Propel: Braddock Hills High School had another great year with their Black-Out Stigma week of activities. The students came up with some pretty overwhelming ideas during their brainstorming sessions, but were able to create some unforgettable projects. PBHS is known for innovation, creativity, and impact and they didn’t disappoint!
Although students at PBHS are required to wear uniforms, students were permitted to wear black on a designated day to emphasis their commitment to ‘blacking out stigma.’ Students also had the opportunity to have their photo taken with 3 of their friends (representing the 1:4) to keep as a reminder of the day. The backdrop was created by the Stand Together students with an outline of their bodies and each ‘crew’ (like homeroom) participated by adding insight to each of the sheets that made up the drop.
Students also participated in a social inclusion activity. Students were given a green bracelet and instructed to write something that they were insecure about on it. The bracelets were collected and redistributed on Black-Out Stigma day. Individuals had insight into what their peers were struggling with and could identify with themsleves; they also realized that they are not alone and have more in common than they do different.
Students participated in various activities throughout the week that highlighted their awareness of the myths and facts of mental health and substance use disorders. Students that answered ‘correctly’ received a PBHS Black-Out Stigma t-shirt!
But wait! There’s more!~
‘Crews’ participated in a life-size board game modeled after Chutes & Ladders. Things like supporting a friend or reaching out to an adult helped you climb the ladders, whereas ignoring a friend’s mental health concerns or using stigmatizing language sent you down a ‘chute.’ Students enjoyed learning more about mental health and substance use disorders and what they could do to help.

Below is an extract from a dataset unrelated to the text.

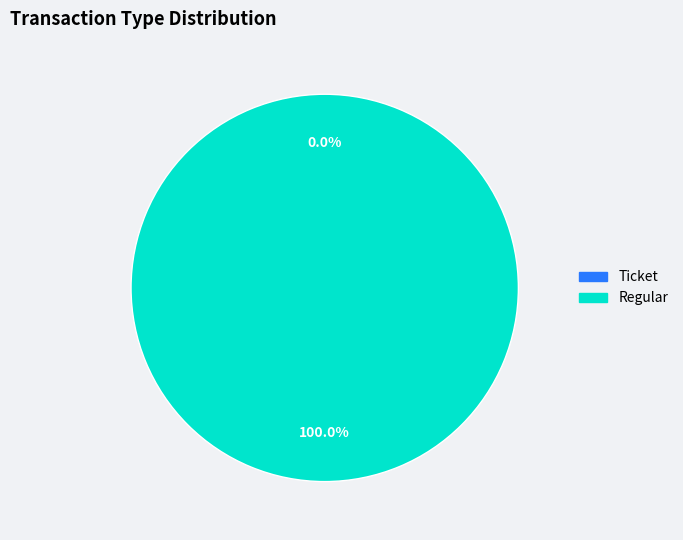

Is it true that Regular is 100% of the pie?

True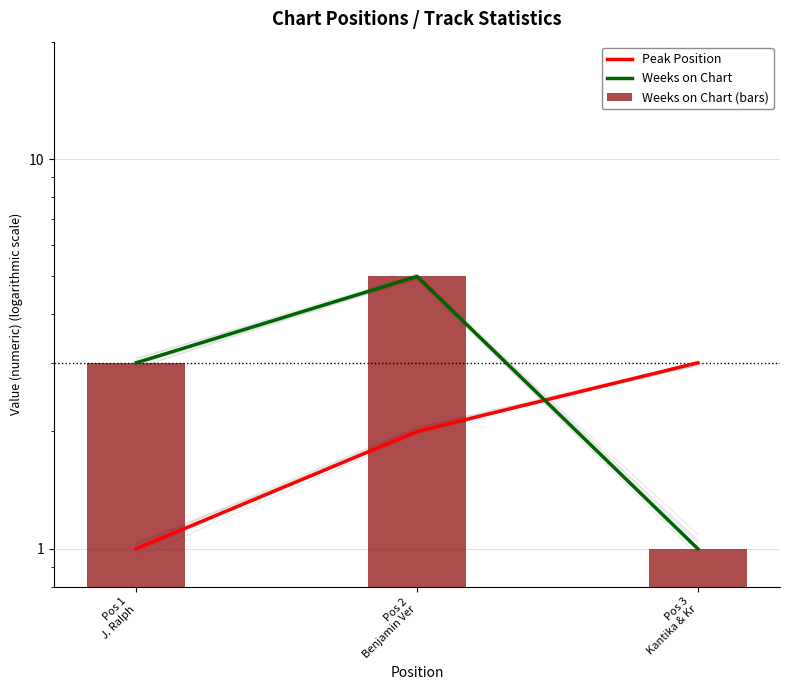

The Weeks on Chart series shows 0 at Pos 3
Kantika & Kr. True or false?

False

The most meaningful activity was the ‘Thought Bubble.’ Students were encouraged to ‘Get out of your bubble! Stop Stigma!’ by participating in a moving, memorable, and very vulnerable event.
Students revealed some very powerful struggles, including losing friends and family members to suicide and overdose and experiencing bullying, mental health and substance use disorders, and trauma themselves. Students were also able to learn coping skills and share inspirational messages to encourage each other in their daily lives. Students could not only share their thoughts, but also embrace the thoughts, feelings, and experiences of others in an anonymous, safe space. Everyone that participated was impacted greatly by this project.
Not only did the students educate their peers, but they also came together as a group during this project. The benefits of Stand Together spark positive changes in individuals, classrooms, and school culture are limitless! We can’t wait to see what the new group of Stand Together students comes up with next year!